5. Ni les éléments dont se prévaut M.A..., décrits au point précédent, ni les risques auxquels il affirme être exposé dans son pays, sans produire de justification sur ce point, ne sont de nature à établir que le préfet de l'Eure aurait méconnu les dispositions de l'article L. 313-14 du code de l'entrée et du séjour des étrangers et du droit d'asile en estimant que son admission au séjour ne se justifiait pas par des motifs exceptionnels ou des considérations humanitaires. Par suite, le moyen tiré de la méconnaissance de l'article L. 313-14 du code de l'entrée et du séjour des étrangers et du droit d'asile doit être écarté.
6. Il résulte de ce qui précède que, compte tenu de l'absence de tout élément probant quant aux liens qui uniraient M. A...à sa fille, la décision contestée n'a pas été prise en méconnaissance de l'intérêt supérieur de l'enfant. Par suite, le moyen tiré de la violation des stipulations de l'article 3-1 de la convention internationale relative aux droits de l'enfant doit être écarté.
7. Il résulte de tout ce qui précède que la décision du préfet de l'Eure refusant la délivrance du titre de séjour n'est pas entachée d'illégalité.
Sur l'obligation de quitter le territoire français :
8. En premier lieu, les dispositions de l'article L. 511-1 du code de l'entrée et du séjour des étrangers et du droit d'asile visées par l'arrêté contesté prévoient que l'obligation de quitter le territoire français n'a pas à faire l'objet d'une motivation distincte de celle refusant le séjour dont elle découle nécessairement. Dans la mesure où la décision de refus de délivrance du titre de séjour est suffisamment motivée, comme indiqué au point 2, il en est de même pour celle portant obligation de quitter le territoire français.
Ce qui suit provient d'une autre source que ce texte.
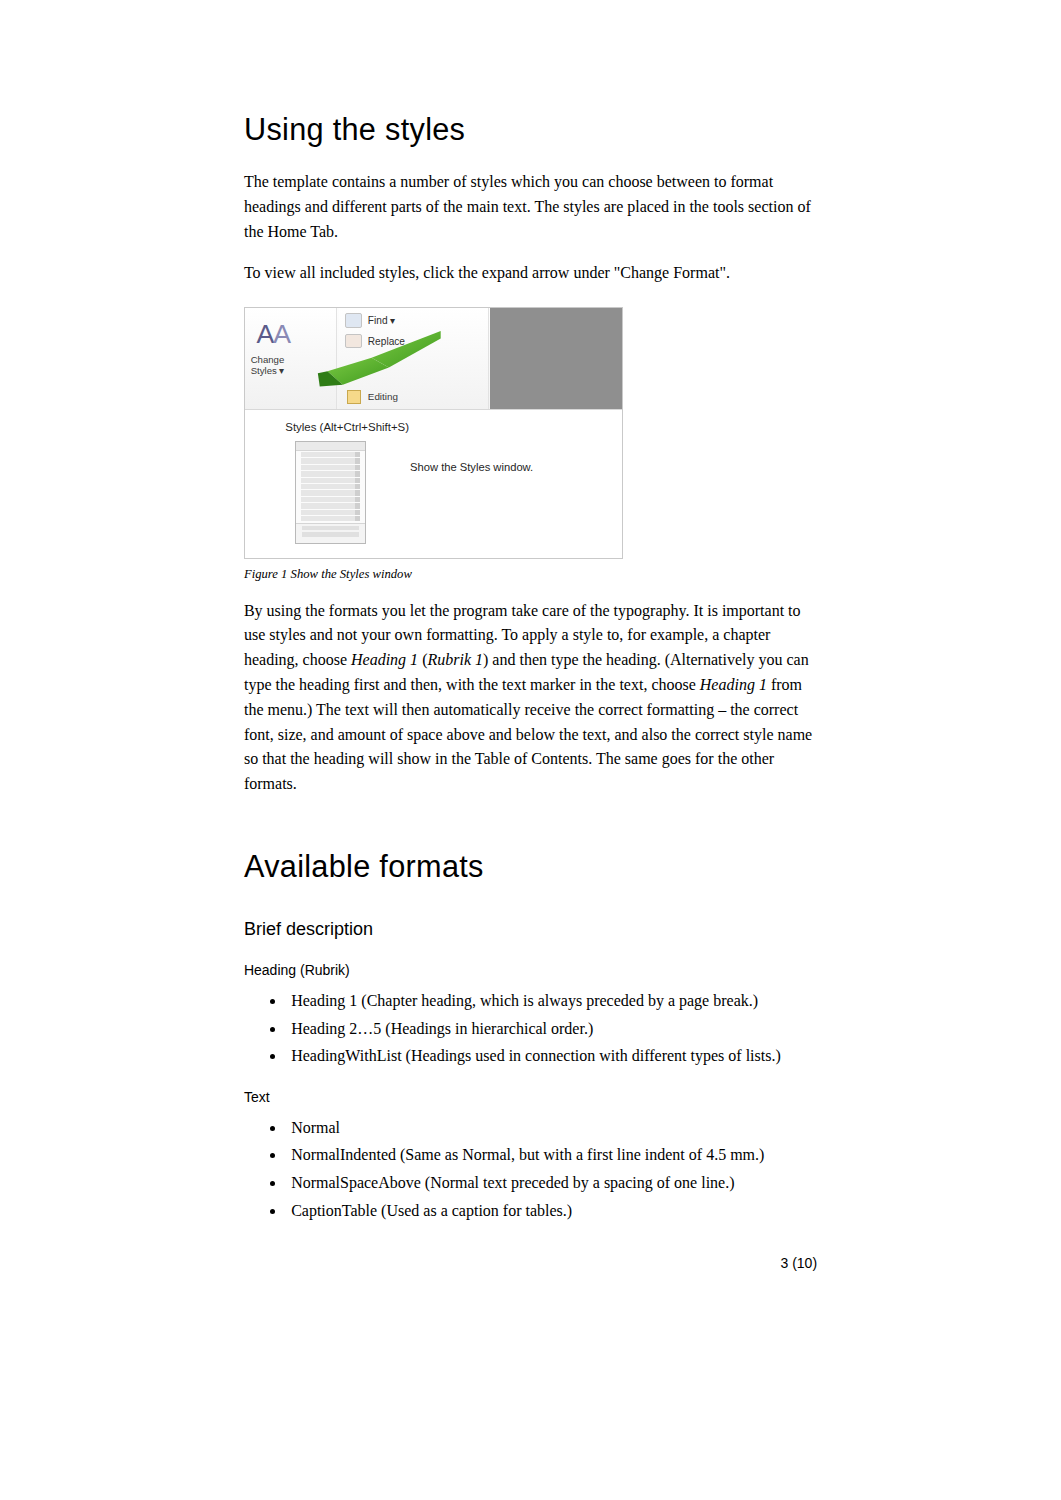Using the styles
The template contains a number of styles which you can choose between to format headings and different parts of the main text. The styles are placed in the tools section of the Home Tab.
To view all included styles, click the expand arrow under "Change Format".
AA
Change
Styles ▾
Find ▾
Replace
Editing
Styles (Alt+Ctrl+Shift+S)
Show the Styles window.
Figure 1 Show the Styles window
By using the formats you let the program take care of the typography. It is important to use styles and not your own formatting. To apply a style to, for example, a chapter heading, choose Heading 1 (Rubrik 1) and then type the heading. (Alternatively you can type the heading first and then, with the text marker in the text, choose Heading 1 from the menu.) The text will then automatically receive the correct formatting – the correct font, size, and amount of space above and below the text, and also the correct style name so that the heading will show in the Table of Contents. The same goes for the other formats.
Available formats
Brief description
Heading (Rubrik)
Heading 1 (Chapter heading, which is always preceded by a page break.)
Heading 2…5 (Headings in hierarchical order.)
HeadingWithList (Headings used in connection with different types of lists.)
Text
Normal
NormalIndented (Same as Normal, but with a first line indent of 4.5 mm.)
NormalSpaceAbove (Normal text preceded by a spacing of one line.)
CaptionTable (Used as a caption for tables.)
3 (10)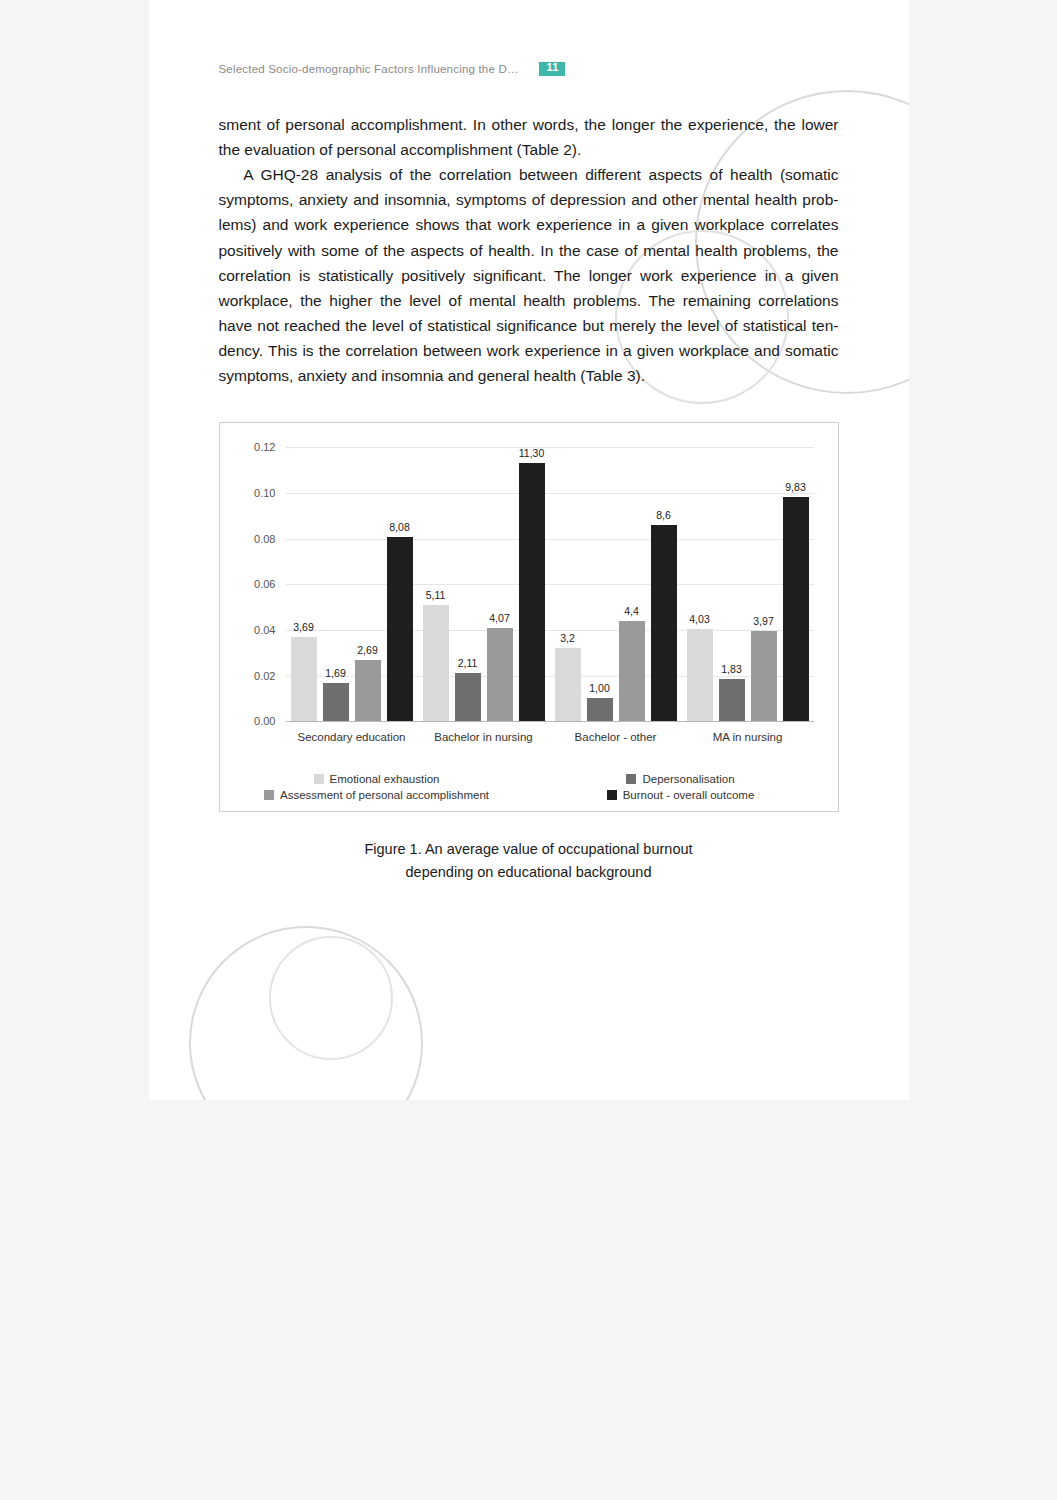Selected Socio-demographic Factors Influencing the Development of Occupational…
11
sment of personal accomplishment. In other words, the longer the experience, the lower the evaluation of personal accomplishment (Table 2).
A GHQ-28 analysis of the correlation between different aspects of health (somatic symptoms, anxiety and insomnia, symptoms of depression and other mental health problems) and work experience shows that work experience in a given workplace correlates positively with some of the aspects of health. In the case of mental health problems, the correlation is statistically positively significant. The longer work experience in a given workplace, the higher the level of mental health problems. The remaining correlations have not reached the level of statistical significance but merely the level of statistical tendency. This is the correlation between work experience in a given workplace and somatic symptoms, anxiety and insomnia and general health (Table 3).
0.00 0.02 0.04 0.06 0.08 0.10 0.12
3,69
1,69
2,69
8,08
5,11
2,11
4,07
11,30
3,2
1,00
4,4
8,6
4,03
1,83
3,97
9,83
Secondary education
Bachelor in nursing
Bachelor - other
MA in nursing
Emotional exhaustion
Depersonalisation
Assessment of personal accomplishment
Burnout - overall outcome
Figure 1. An average value of occupational burnout
depending on educational background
En outre, le préfet de l'Eure a, dans la décision litigieuse, cité l'article L. 511-1 du code de l'entrée et du séjour des étrangers et du droit d'asile et a pris en considération la situation personnelle de l'intéressé. Dans ces conditions, le moyen tiré de l'insuffisance de motivation doit être écarté.
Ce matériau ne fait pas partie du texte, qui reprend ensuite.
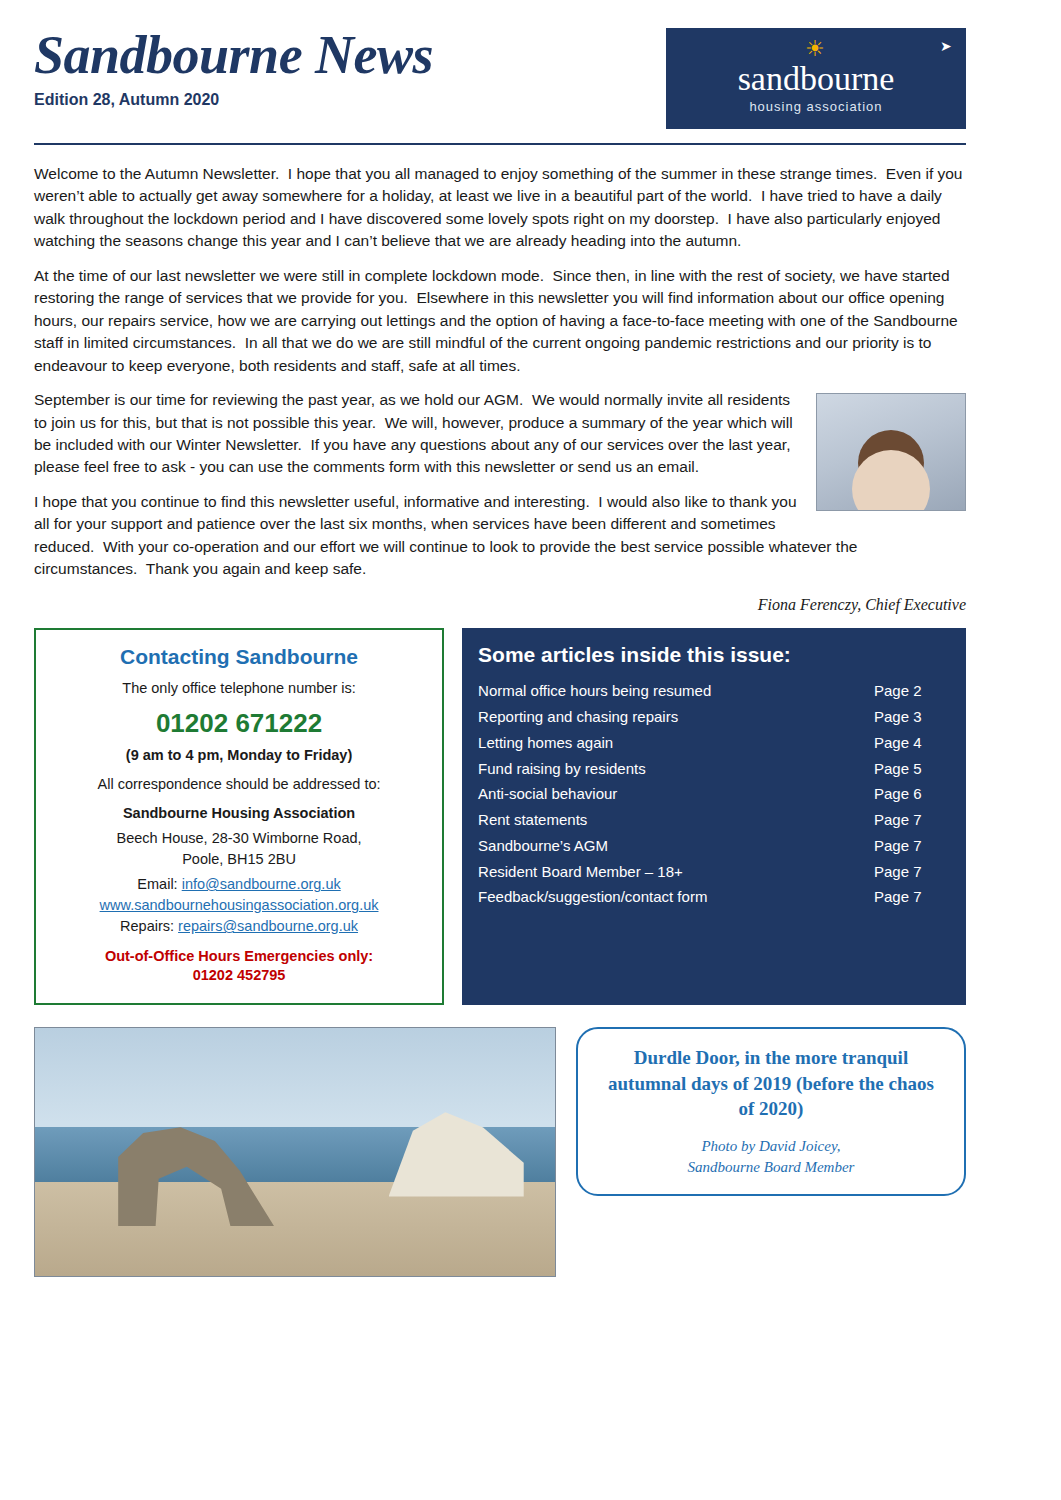Sandbourne News
Edition 28, Autumn 2020
➤
☀
sandbourne
housing association
Welcome to the Autumn Newsletter. I hope that you all managed to enjoy something of the summer in these strange times. Even if you weren’t able to actually get away somewhere for a holiday, at least we live in a beautiful part of the world. I have tried to have a daily walk throughout the lockdown period and I have discovered some lovely spots right on my doorstep. I have also particularly enjoyed watching the seasons change this year and I can’t believe that we are already heading into the autumn.
At the time of our last newsletter we were still in complete lockdown mode. Since then, in line with the rest of society, we have started restoring the range of services that we provide for you. Elsewhere in this newsletter you will find information about our office opening hours, our repairs service, how we are carrying out lettings and the option of having a face-to-face meeting with one of the Sandbourne staff in limited circumstances. In all that we do we are still mindful of the current ongoing pandemic restrictions and our priority is to endeavour to keep everyone, both residents and staff, safe at all times.
September is our time for reviewing the past year, as we hold our AGM. We would normally invite all residents to join us for this, but that is not possible this year. We will, however, produce a summary of the year which will be included with our Winter Newsletter. If you have any questions about any of our services over the last year, please feel free to ask - you can use the comments form with this newsletter or send us an email.
I hope that you continue to find this newsletter useful, informative and interesting. I would also like to thank you all for your support and patience over the last six months, when services have been different and sometimes reduced. With your co-operation and our effort we will continue to look to provide the best service possible whatever the circumstances. Thank you again and keep safe.
Fiona Ferenczy, Chief Executive
Contacting Sandbourne
The only office telephone number is:
01202 671222
(9 am to 4 pm, Monday to Friday)
All correspondence should be addressed to:
Sandbourne Housing Association
Beech House, 28-30 Wimborne Road,
Poole, BH15 2BU
Email: info@sandbourne.org.uk
www.sandbournehousingassociation.org.uk
Repairs: repairs@sandbourne.org.uk
Out-of-Office Hours Emergencies only:
01202 452795
Some articles inside this issue:
| Normal office hours being resumed | Page 2 |
| Reporting and chasing repairs | Page 3 |
| Letting homes again | Page 4 |
| Fund raising by residents | Page 5 |
| Anti-social behaviour | Page 6 |
| Rent statements | Page 7 |
| Sandbourne’s AGM | Page 7 |
| Resident Board Member – 18+ | Page 7 |
| Feedback/suggestion/contact form | Page 7 |
Durdle Door, in the more tranquil autumnal days of 2019 (before the chaos of 2020)
Photo by David Joicey,
Sandbourne Board Member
9. En deuxième lieu, M. A...a sollicité son admission au séjour au titre de l'asile le 14 décembre 2015. En raison même de l'accomplissement de cette démarche, qui tendait à son maintien régulier sur le territoire français, il ne pouvait ignorer qu'en cas de refus, il était susceptible de faire l'objet d'une mesure d'éloignement et d'être reconduit à destination du pays dont il a la nationalité ou de tout autre pays où il serait légalement admissible. Il a donc, à cette occasion, été mis à même de faire valoir, avant l'intervention de la décision qui lui a refusé l'admission au séjour et l'a obligé à quitter le territoire français, tout élément d'information ou arguments de nature à influer sur le contenu de cette décision. Par suite, le moyen tiré de la violation du droit d'être entendu préalablement à la décision en litige, telle qu'il est notamment consacré par le droit de l'Union européenne, doit être écarté.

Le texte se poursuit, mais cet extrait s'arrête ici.